Incubation period varied from 2-5 days with an average of 3.3 ± 1.20 days. Sharma (2005) however, recorded that incubation period lasted for 2-5 days in summer and 4-8 days in winter while Chhetry (2009) recorded incubation period lasted for 7-10 days. The present study goes in line with Mathaji (2009) who found average incubation period as 2.68 ± 0.63 days on mango. Kalia and Yadav (2015) however, studied the incubation period of Bactrocera dorsalis on mango with an average of 1.7 ± 0.21 days. Likewise Melinand et al. (2016) observed the incubation of eggs with an average of 2.6 ± 0.5 days on mango.

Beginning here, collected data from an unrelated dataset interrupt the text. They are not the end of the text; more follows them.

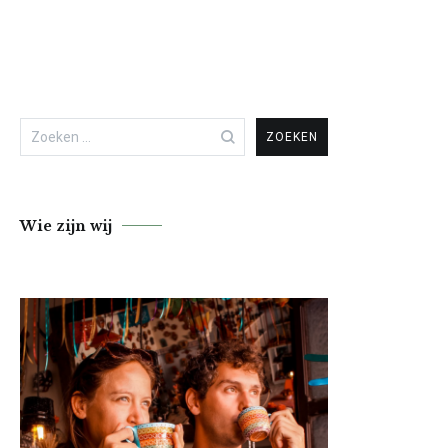
Zoeken
naar:
Wie zijn wij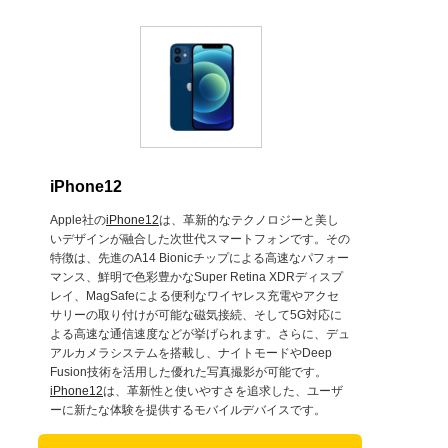
iPhone12
Apple社の
iPhone12
は、革新的なテクノロジーと美し
いデザインが融合した次世代スマートフォンです。その
特徴は、先進のA14 Bionicチップによる高速なパフォー
マンス、鮮明で色彩豊かなSuper Retina XDRディスプ
レイ、MagSafeによる便利なワイヤレス充電やアクセ
サリーの取り付けが可能な磁気接続、そして5G対応に
よる高速な通信速度などが挙げられます。さらに、デュ
アルカメラシステムを搭載し、ナイトモードやDeep
Fusion技術を活用した優れた写真撮影が可能です。
iPhone12
は、革新性と使いやすさを追求した、ユーザ
ーに新たな体験を提供するモバイルデバイスです。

The freshly and newly hatched maggot are transparent and prolonged whereas the full grown are creamy white. The anterior end of the larvae is pointed and is broader towards posterior end. Body is 11 segmented and the first segment is marginally black possessing black pharyngeal hooks. The first five segments suddenly increases in size while there is a meager increase in size from segment 6-10. Maggot posses paired spiracles. The length of the maggot varied from 1.45-7.00 mm with an average of 3.49±2.19mm and 0.49-3.80 mm in width with an average of 2.50- 1.30 mm (Table 24).
Due to the small size of the maggot, the number of larval instars could not be determined. Total larval period observed was 7-10.00 days with an average of 7.08 ± 1.5 days. However, Sharma (2005) during summer recorded larval period ranged between 5-6 days and during winter 9-32 days. Chhetry (2009) however has recorded the larval period to range between 14-35 days on citrus plants. A similar observation was made by Mathaji (2009) who found larval period average duration 7.44±1.16 days. On the contrary, Kalia and Yadav (2015) studied the larval period of Bactrocera dorsalis on mango with an average of 7.5 ± 0.16 days. More or less similar observations were made by Melinand et al. (2016) who found 7.97 ± 0.60 an average of larval period duration.
The present author observed that number of maggots inside the fruit depends upon the size of the fruit and the quantity of the fruit available inside the fruit. Usually, 15 to 55 maggots have been observed by the author. The fruits which are of small size have lesser number of larvae possibly due to the reason that small size fruit contain small amount of pulp which started degrading very quickly.